Prolonged eye contact and staring can be seen as “rude” or a confrontation or challenge. A dog choosing to break eye contact signifies that he doesn’t want any trouble.
Myth 5: Your Dog Should Always Go Through a Door After You
With dominance theory, it’s believed that dogs should allow you to enter through a doorway first and then will follow you. After all, this would show that you’re the leader, and they’re simply following your lead.
Fact: Your Dog Rushes Through a Doorway Because He’s Excited
Many trainers recommend teaching your dog to sit at a doorway and wait for your cue to be released. In most cases, this has everything to do with safety and nothing to do with dominance.
Your dog isn’t rushing past you because he thinks he’s the alpha, which is the fear with dominance-based thinking. Instead, your dog is rushing past you simply because he’s excited to get to whatever is on the other side of the door, like the backyard.
For many reasons, a dog rushing through a doorway can be a significant safety concern. They could accidentally rush past someone standing nearby and knock them down, or they could be tempted to run through an open door into a dangerous situation, like when the front door is left open, and there’s a street nearby.
How Do Dogs Choose an Alpha Human?
We’ve established that dominance theory is debunked, and alpha isn’t a great way to communicate and describe people’s relationships with their dogs. Despite this, if you’ve ever owned a dog, then you do know that, in many cases, dogs do choose a favorite person!
Similar to how humans have best friends or favorite people in their life for a variety of reasons, dogs are the same! Dogs can have a favorite human based on several factors. In a nutshell, dogs are more likely to choose their favorite person based on positive experiences and positive associations with that person.

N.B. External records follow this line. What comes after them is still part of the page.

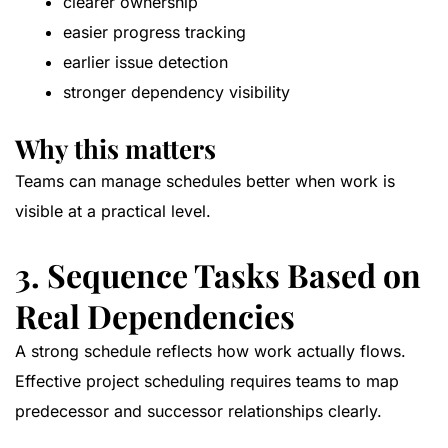
clearer ownership
easier progress tracking
earlier issue detection
stronger dependency visibility
Why this matters
Teams can manage schedules better when work is
visible at a practical level.
3. Sequence Tasks Based on
Real Dependencies
A strong schedule reflects how work actually flows.
Effective project scheduling requires teams to map
predecessor and successor relationships clearly.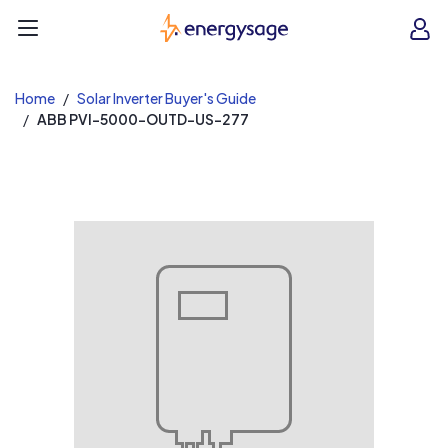
EnergySage
O
Open navigation menu
e
e
Home
Solar Inverter Buyer's Guide
ABB PVI-5000-OUTD-US-277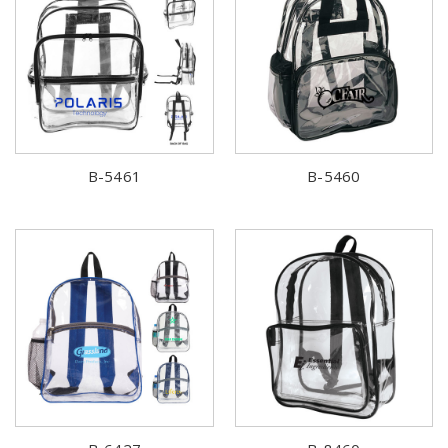
B-5461
B-5460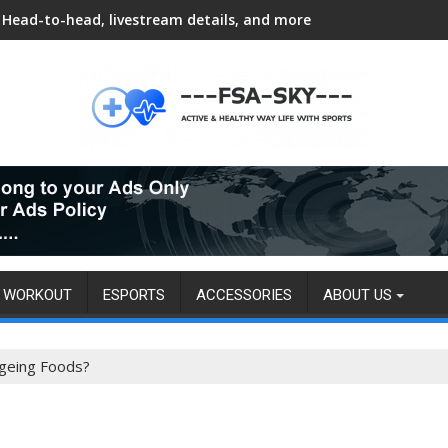
Head-to-head, livestream details, and more
WORKOUT
ESPORTS
ACCESSORIES
ABOUT US
Ageing Foods?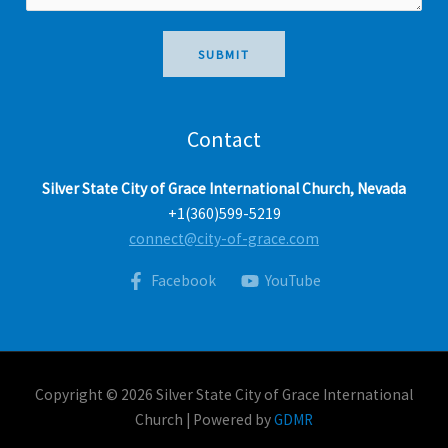
a
g
e
SUBMIT
*
Contact
Silver State City of Grace International Church, Nevada
+1(360)599-5219
connect@city-of-grace.com
Facebook
YouTube
Copyright © 2026 Silver State City of Grace International
Church | Powered by
GDMR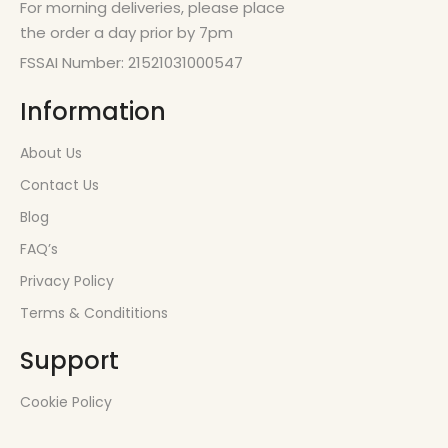
For morning deliveries, please place
the order a day prior by 7pm
FSSAI Number: 21521031000547
Information
About Us
Contact Us
Blog
FAQ’s
Privacy Policy
Terms & Condititions
Support
Cookie Policy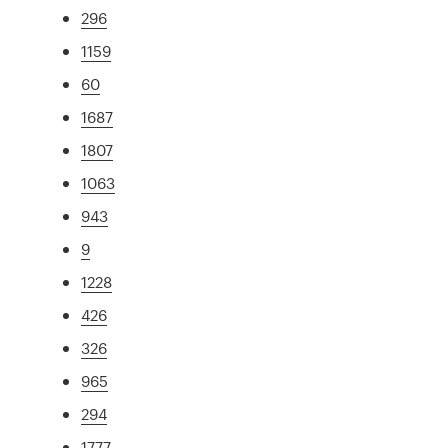
296
1159
60
1687
1807
1063
943
9
1228
426
326
965
294
1777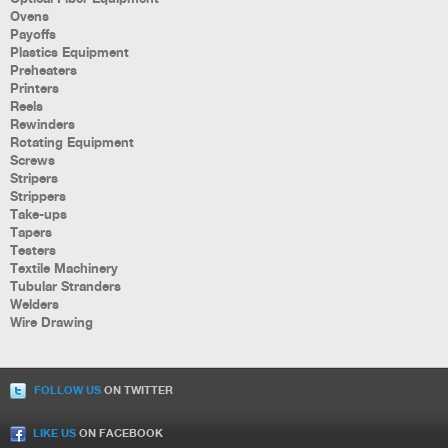
Ovens
Payoffs
Plastics Equipment
Preheaters
Printers
Reels
Rewinders
Rotating Equipment
Screws
Stripers
Strippers
Take-ups
Tapers
Testers
Textile Machinery
Tubular Stranders
Welders
Wire Drawing
FOLLOW US
ON TWITTER
LIKE US
ON FACEBOOK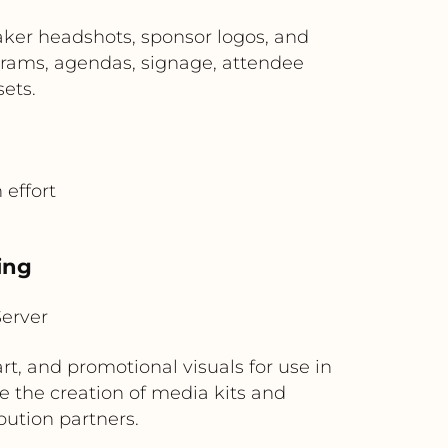
ker headshots, sponsor logos, and
rams, agendas, signage, attendee
ets.
effort
ing
erver
t, and promotional visuals for use in
e the creation of media kits and
ution partners.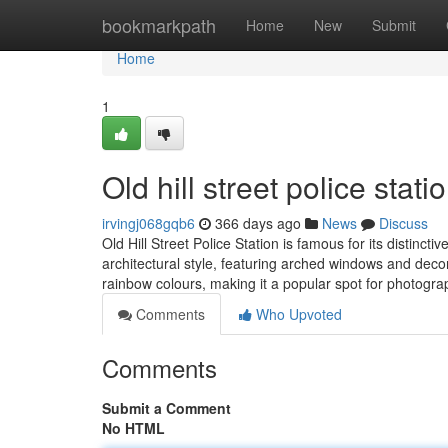
Home
bookmarkpath
Home
New
Submit
Home
1
Old hill street police stati
irvingj068gqb6
366 days ago
News
Discuss
Old Hill Street Police Station is famous for its distinct
architectural style, featuring arched windows and decor
rainbow colours, making it a popular spot for photogr
Comments
Who Upvoted
Comments
Submit a Comment
No HTML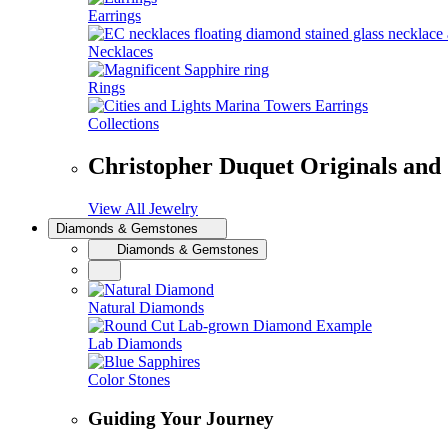
Earrings
Necklaces
Rings
Collections
Christopher Duquet Originals and
View All Jewelry
Diamonds & Gemstones
Diamonds & Gemstones
Natural Diamonds
Lab Diamonds
Color Stones
Guiding Your Journey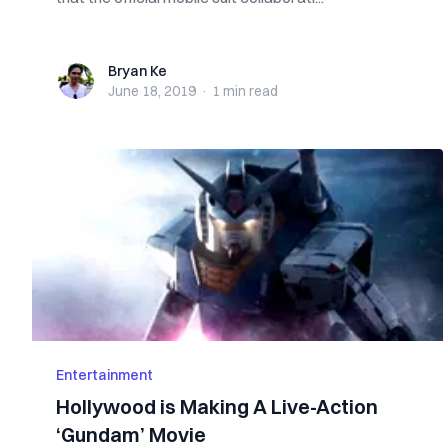
Bryan Ke
Bryan Ke
June 18, 2019
·
1 min
read
Entertainment
Hollywood is Making A Live-Action
‘Gundam’ Movie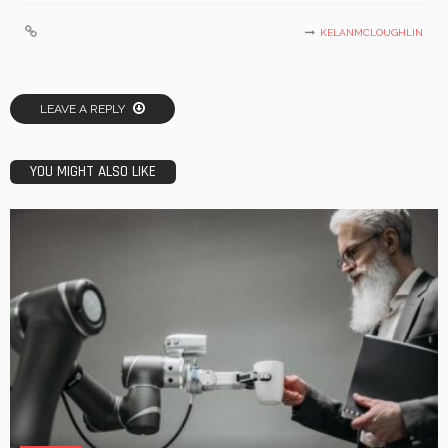
KELANMCLOUGHLIN
LEAVE A REPLY
YOU MIGHT ALSO LIKE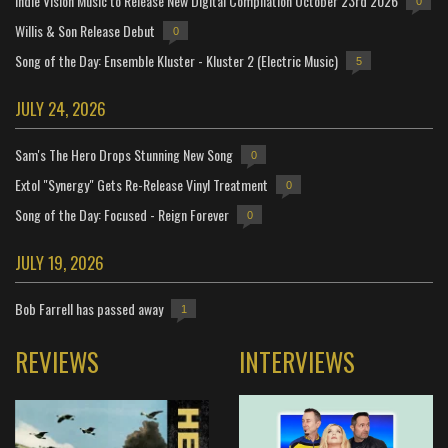
Indie Vision Music to Release New Digital Compilation October 23rd 2026
0
Willis & Son Release Debut
0
Song of the Day: Ensemble Kluster - Kluster 2 (Electric Music)
5
JULY 24, 2026
Sam's The Hero Drops Stunning New Song
0
Extol "Synergy" Gets Re-Release Vinyl Treatment
0
Song of the Day: Focused - Reign Forever
0
JULY 19, 2026
Bob Farrell has passed away
1
REVIEWS
INTERVIEWS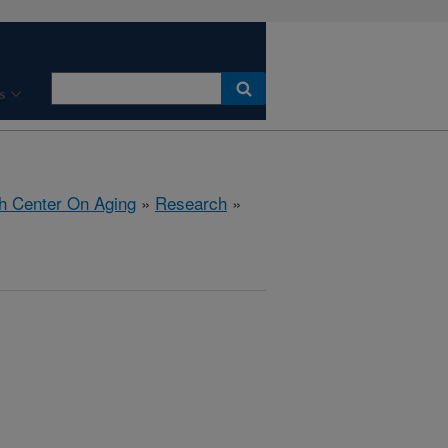
s
h Center On Aging
»
Research
»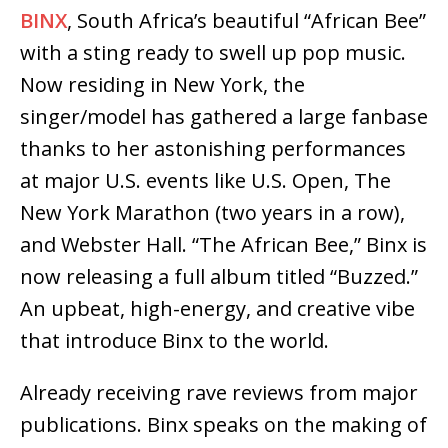
BINX
, South Africa’s beautiful “African Bee”
with a sting ready to swell up pop music.
Now residing in New York, the
singer/model has gathered a large fanbase
thanks to her astonishing performances
at major U.S. events like U.S. Open, The
New York Marathon (two years in a row),
and Webster Hall. “The African Bee,” Binx is
now releasing a full album titled “Buzzed.”
An upbeat, high-energy, and creative vibe
that introduce Binx to the world.
Already receiving rave reviews from major
publications. Binx speaks on the making of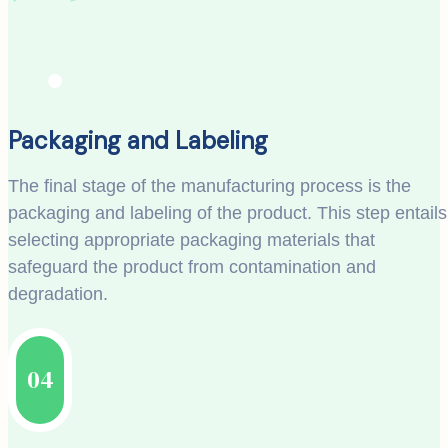
Packaging and Labeling
The final stage of the manufacturing process is the
packaging and labeling of the product. This step entails
selecting appropriate packaging materials that
safeguard the product from contamination and
degradation.
04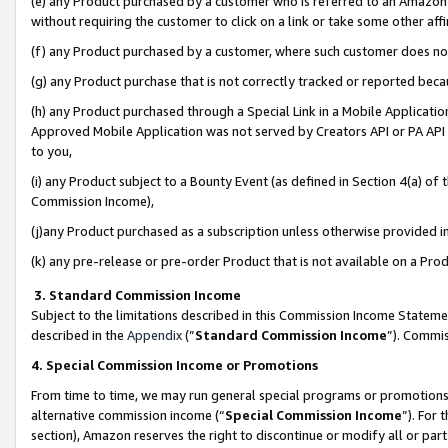
(e) any Product purchased by a customer who is referred to an Amazon Si
without requiring the customer to click on a link or take some other affi
(f) any Product purchased by a customer, where such customer does no
(g) any Product purchase that is not correctly tracked or reported bec
(h) any Product purchased through a Special Link in a Mobile Applicatio
Approved Mobile Application was not served by Creators API or PA API (
to you,
(i) any Product subject to a Bounty Event (as defined in Section 4(a) o
Commission Income),
(j)any Product purchased as a subscription unless otherwise provided 
(k) any pre-release or pre-order Product that is not available on a Prod
3. Standard Commission Income
Subject to the limitations described in this Commission Income Statem
described in the
Appendix
(”
Standard Commission Income
”). Commis
4. Special Commission Income or Promotions
From time to time, we may run general special programs or promotions 
alternative commission income (“
Special Commission Income
”). For
section), Amazon reserves the right to discontinue or modify all or par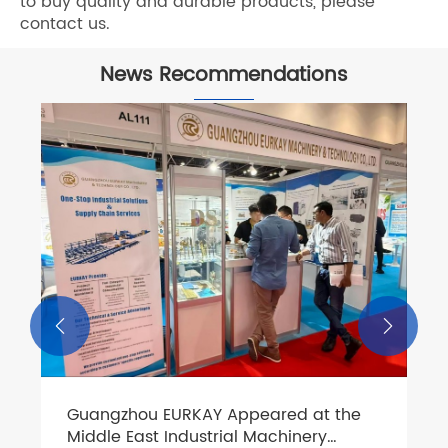
to buy quality and durable products, please
contact us.
News Recommendations


Guangzhou EURKAY Appeared at the
Middle East Industrial Machinery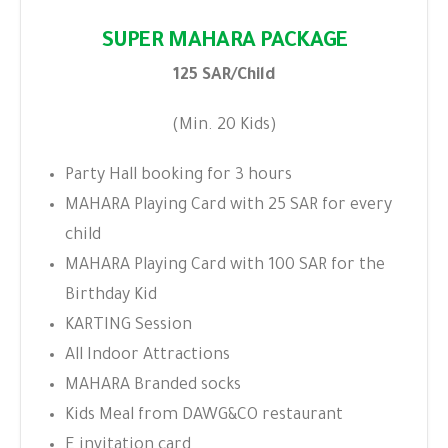
SUPER MAHARA PACKAGE
125 SAR/Child
(Min. 20 Kids)
Party Hall booking for 3 hours
MAHARA Playing Card with 25 SAR for every
child
MAHARA Playing Card with 100 SAR for the
Birthday Kid
KARTING Session
All Indoor Attractions
MAHARA Branded socks
Kids Meal from DAWG&CO restaurant
E invitation card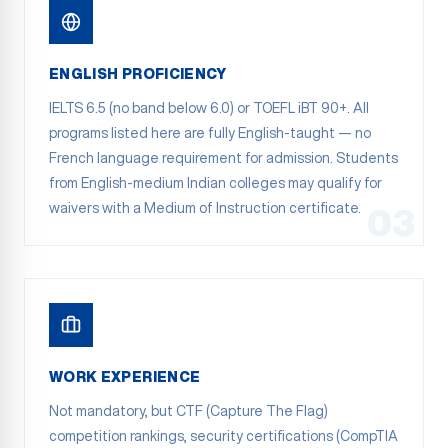
ENGLISH PROFICIENCY
IELTS 6.5 (no band below 6.0) or TOEFL iBT 90+. All
programs listed here are fully English-taught — no
French language requirement for admission. Students
from English-medium Indian colleges may qualify for
waivers with a Medium of Instruction certificate.
03
WORK EXPERIENCE
Not mandatory, but CTF (Capture The Flag)
competition rankings, security certifications (CompTIA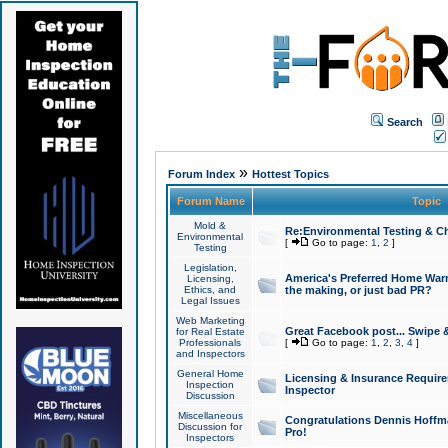
Search
»
Forum Index
Hottest Topics
Forum Name
Topic
Mold &
Re:Environmental Testing & Ch
Environmental
[
Go to page:
1
,
2
]
Testing
Legislation,
America's Preferred Home Warr
Licensing,
Ethics, and
the making, or just bad PR?
Legal Issues
Web Marketing
Great Facebook post... Swipe 
for Real Estate
Professionals
[
Go to page:
1
,
2
,
3
,
4
]
and Inspectors
General Home
Licensing & Insurance Requir
Inspection
Inspector
Discussion
Miscellaneous
Congratulations Dennis Hoffma
Discussion for
Pro!
Inspectors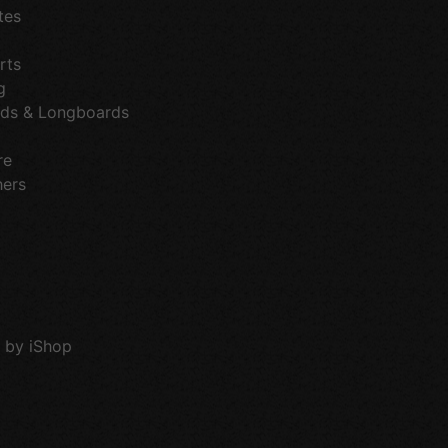
tes
rts
g
ds & Longboards
re
hers
 by iShop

If one person in the household is the primary person to walk, feed, and play with the dog, then there’s an increased chance the dog will pick that person as their favorite. In this scenario, that person is doing all of the fun and exciting things with the dog while other humans in the household aren’t.
Why Is Dominance Theory a Problem?
Now that you understand that dominance theory and alpha theory have been debunked, the next consideration is to discuss how perpetuating this idea could be a concern.
When someone approaches dog training, dog behavior, or just everyday interactions with dogs with the mentality of dominance theory, a lot of behavior, particularly aggression, gets misinterpreted. In dogs, aggressive behavior is most often created from fear, anxiety, confusion, and stress.
It’s essential to understand the root of aggression because if aversive techniques, like an alpha roll, are applied, that could actually cause your dog to be more fearful. This could potentially cause your dog to shut down, or worse, it could cause an escalation of behavior and result in the dog biting someone.
The video below does a great job of explaining why alpha pack theory isn’t a great way to interact with our dogs and how there are better methods available now that still lead us to well-trained and happy dogs!
How To Train Your Dog
When training dogs, following positive reinforcement methods and techniques is crucial. With positive reinforcement methods, the general concept is to reward and reinforce the behavior you want to see more of.
It’s important to set your dog up for success by preventing unwanted behavior from happening in the first place, but when it does, it’s best to redirect your dog to something it should be doing instead.
Not only has dominance theory been debunked, but there is concern that it could even be damaging to your dog.
We all love dogs and have dogs to share a life with, so it’s essential to train them and interact with them in safe and appropriate ways shown by science, to create positive outcomes.